Write each entry out once more, please, precisely as shown.

▸ **Source texts of formatted documents**:
Start of Block

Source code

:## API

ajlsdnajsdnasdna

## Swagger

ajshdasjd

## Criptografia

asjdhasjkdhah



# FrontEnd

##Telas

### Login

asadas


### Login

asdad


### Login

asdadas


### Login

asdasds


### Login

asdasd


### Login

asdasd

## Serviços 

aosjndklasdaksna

End of Block

▸ **FINAL ANSWER**:
Source code

:## API

ajlsdnajsdnasdna

## Swagger

ajshdasjd

## Criptografia

asjdhasjkdhah



# FrontEnd

##Telas

### Login

asadas


### Login

asdad


### Login

asdadas


### Login

asdasds


### Login

asdasd


### Login

asdasd

## Serviços 

aosjndklasdaksna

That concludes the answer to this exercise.